▶ **Dataset extract**
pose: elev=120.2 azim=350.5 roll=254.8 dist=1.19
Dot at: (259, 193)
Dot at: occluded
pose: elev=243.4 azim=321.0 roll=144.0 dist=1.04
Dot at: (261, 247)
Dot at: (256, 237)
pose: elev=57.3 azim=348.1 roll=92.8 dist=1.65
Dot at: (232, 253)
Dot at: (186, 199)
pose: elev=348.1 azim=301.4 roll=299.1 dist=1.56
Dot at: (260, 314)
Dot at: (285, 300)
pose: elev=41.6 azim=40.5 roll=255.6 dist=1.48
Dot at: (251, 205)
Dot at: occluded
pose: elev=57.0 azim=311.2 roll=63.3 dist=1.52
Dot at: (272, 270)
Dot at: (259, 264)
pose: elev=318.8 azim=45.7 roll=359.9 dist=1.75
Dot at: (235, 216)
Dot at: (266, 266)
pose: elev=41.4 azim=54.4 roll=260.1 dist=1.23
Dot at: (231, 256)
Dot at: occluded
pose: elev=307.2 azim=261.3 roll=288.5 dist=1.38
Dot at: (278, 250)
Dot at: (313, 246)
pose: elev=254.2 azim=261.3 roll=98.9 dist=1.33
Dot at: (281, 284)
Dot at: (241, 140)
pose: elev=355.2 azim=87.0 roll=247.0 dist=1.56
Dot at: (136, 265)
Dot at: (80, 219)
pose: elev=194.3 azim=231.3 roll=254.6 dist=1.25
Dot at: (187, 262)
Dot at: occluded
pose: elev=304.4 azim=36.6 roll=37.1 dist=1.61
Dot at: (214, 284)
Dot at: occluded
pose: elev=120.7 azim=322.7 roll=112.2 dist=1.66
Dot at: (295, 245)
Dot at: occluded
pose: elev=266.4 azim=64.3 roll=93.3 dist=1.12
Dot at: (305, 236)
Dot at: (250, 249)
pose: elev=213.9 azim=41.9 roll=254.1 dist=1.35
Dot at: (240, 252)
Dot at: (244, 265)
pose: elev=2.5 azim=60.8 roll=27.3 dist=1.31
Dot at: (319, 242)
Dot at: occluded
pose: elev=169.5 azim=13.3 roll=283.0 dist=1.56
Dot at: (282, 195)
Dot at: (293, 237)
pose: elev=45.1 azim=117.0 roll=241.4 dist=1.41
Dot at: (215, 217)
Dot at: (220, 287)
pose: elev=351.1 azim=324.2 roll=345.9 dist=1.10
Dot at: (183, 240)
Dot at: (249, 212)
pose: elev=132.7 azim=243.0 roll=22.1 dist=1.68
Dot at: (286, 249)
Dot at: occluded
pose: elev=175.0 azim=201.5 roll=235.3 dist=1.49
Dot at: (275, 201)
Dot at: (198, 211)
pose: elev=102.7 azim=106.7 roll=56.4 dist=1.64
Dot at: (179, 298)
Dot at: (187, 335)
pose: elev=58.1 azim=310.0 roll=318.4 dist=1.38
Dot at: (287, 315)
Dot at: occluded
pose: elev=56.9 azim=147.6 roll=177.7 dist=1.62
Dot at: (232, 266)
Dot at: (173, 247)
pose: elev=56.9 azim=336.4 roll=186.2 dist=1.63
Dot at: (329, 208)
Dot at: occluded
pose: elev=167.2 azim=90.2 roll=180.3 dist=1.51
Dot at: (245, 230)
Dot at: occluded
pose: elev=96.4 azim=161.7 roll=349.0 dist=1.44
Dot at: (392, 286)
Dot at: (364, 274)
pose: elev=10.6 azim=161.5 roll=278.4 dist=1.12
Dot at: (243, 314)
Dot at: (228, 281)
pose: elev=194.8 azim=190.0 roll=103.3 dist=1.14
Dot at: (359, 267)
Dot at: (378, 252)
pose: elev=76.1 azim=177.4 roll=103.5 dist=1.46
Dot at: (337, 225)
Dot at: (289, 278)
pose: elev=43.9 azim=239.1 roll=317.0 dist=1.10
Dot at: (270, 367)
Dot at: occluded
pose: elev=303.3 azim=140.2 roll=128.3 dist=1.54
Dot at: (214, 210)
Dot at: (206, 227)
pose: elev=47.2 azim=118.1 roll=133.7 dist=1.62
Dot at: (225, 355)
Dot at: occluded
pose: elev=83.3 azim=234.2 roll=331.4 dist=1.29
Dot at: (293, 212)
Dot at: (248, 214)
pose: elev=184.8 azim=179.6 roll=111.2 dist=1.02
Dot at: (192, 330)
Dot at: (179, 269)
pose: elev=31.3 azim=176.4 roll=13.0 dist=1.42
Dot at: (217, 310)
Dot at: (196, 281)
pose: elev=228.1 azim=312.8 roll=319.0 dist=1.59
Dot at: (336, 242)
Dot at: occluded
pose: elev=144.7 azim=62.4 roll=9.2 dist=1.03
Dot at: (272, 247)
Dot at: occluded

▶ **Written problem**
Reproduce all of the data above verbatim, line for line and in the same order.

▶ **Result for this exercise**
pose: elev=120.2 azim=350.5 roll=254.8 dist=1.19
Dot at: (259, 193)
Dot at: occluded
pose: elev=243.4 azim=321.0 roll=144.0 dist=1.04
Dot at: (261, 247)
Dot at: (256, 237)
pose: elev=57.3 azim=348.1 roll=92.8 dist=1.65
Dot at: (232, 253)
Dot at: (186, 199)
pose: elev=348.1 azim=301.4 roll=299.1 dist=1.56
Dot at: (260, 314)
Dot at: (285, 300)
pose: elev=41.6 azim=40.5 roll=255.6 dist=1.48
Dot at: (251, 205)
Dot at: occluded
pose: elev=57.0 azim=311.2 roll=63.3 dist=1.52
Dot at: (272, 270)
Dot at: (259, 264)
pose: elev=318.8 azim=45.7 roll=359.9 dist=1.75
Dot at: (235, 216)
Dot at: (266, 266)
pose: elev=41.4 azim=54.4 roll=260.1 dist=1.23
Dot at: (231, 256)
Dot at: occluded
pose: elev=307.2 azim=261.3 roll=288.5 dist=1.38
Dot at: (278, 250)
Dot at: (313, 246)
pose: elev=254.2 azim=261.3 roll=98.9 dist=1.33
Dot at: (281, 284)
Dot at: (241, 140)
pose: elev=355.2 azim=87.0 roll=247.0 dist=1.56
Dot at: (136, 265)
Dot at: (80, 219)
pose: elev=194.3 azim=231.3 roll=254.6 dist=1.25
Dot at: (187, 262)
Dot at: occluded
pose: elev=304.4 azim=36.6 roll=37.1 dist=1.61
Dot at: (214, 284)
Dot at: occluded
pose: elev=120.7 azim=322.7 roll=112.2 dist=1.66
Dot at: (295, 245)
Dot at: occluded
pose: elev=266.4 azim=64.3 roll=93.3 dist=1.12
Dot at: (305, 236)
Dot at: (250, 249)
pose: elev=213.9 azim=41.9 roll=254.1 dist=1.35
Dot at: (240, 252)
Dot at: (244, 265)
pose: elev=2.5 azim=60.8 roll=27.3 dist=1.31
Dot at: (319, 242)
Dot at: occluded
pose: elev=169.5 azim=13.3 roll=283.0 dist=1.56
Dot at: (282, 195)
Dot at: (293, 237)
pose: elev=45.1 azim=117.0 roll=241.4 dist=1.41
Dot at: (215, 217)
Dot at: (220, 287)
pose: elev=351.1 azim=324.2 roll=345.9 dist=1.10
Dot at: (183, 240)
Dot at: (249, 212)
pose: elev=132.7 azim=243.0 roll=22.1 dist=1.68
Dot at: (286, 249)
Dot at: occluded
pose: elev=175.0 azim=201.5 roll=235.3 dist=1.49
Dot at: (275, 201)
Dot at: (198, 211)
pose: elev=102.7 azim=106.7 roll=56.4 dist=1.64
Dot at: (179, 298)
Dot at: (187, 335)
pose: elev=58.1 azim=310.0 roll=318.4 dist=1.38
Dot at: (287, 315)
Dot at: occluded
pose: elev=56.9 azim=147.6 roll=177.7 dist=1.62
Dot at: (232, 266)
Dot at: (173, 247)
pose: elev=56.9 azim=336.4 roll=186.2 dist=1.63
Dot at: (329, 208)
Dot at: occluded
pose: elev=167.2 azim=90.2 roll=180.3 dist=1.51
Dot at: (245, 230)
Dot at: occluded
pose: elev=96.4 azim=161.7 roll=349.0 dist=1.44
Dot at: (392, 286)
Dot at: (364, 274)
pose: elev=10.6 azim=161.5 roll=278.4 dist=1.12
Dot at: (243, 314)
Dot at: (228, 281)
pose: elev=194.8 azim=190.0 roll=103.3 dist=1.14
Dot at: (359, 267)
Dot at: (378, 252)
pose: elev=76.1 azim=177.4 roll=103.5 dist=1.46
Dot at: (337, 225)
Dot at: (289, 278)
pose: elev=43.9 azim=239.1 roll=317.0 dist=1.10
Dot at: (270, 367)
Dot at: occluded
pose: elev=303.3 azim=140.2 roll=128.3 dist=1.54
Dot at: (214, 210)
Dot at: (206, 227)
pose: elev=47.2 azim=118.1 roll=133.7 dist=1.62
Dot at: (225, 355)
Dot at: occluded
pose: elev=83.3 azim=234.2 roll=331.4 dist=1.29
Dot at: (293, 212)
Dot at: (248, 214)
pose: elev=184.8 azim=179.6 roll=111.2 dist=1.02
Dot at: (192, 330)
Dot at: (179, 269)
pose: elev=31.3 azim=176.4 roll=13.0 dist=1.42
Dot at: (217, 310)
Dot at: (196, 281)
pose: elev=228.1 azim=312.8 roll=319.0 dist=1.59
Dot at: (336, 242)
Dot at: occluded
pose: elev=144.7 azim=62.4 roll=9.2 dist=1.03
Dot at: (272, 247)
Dot at: occluded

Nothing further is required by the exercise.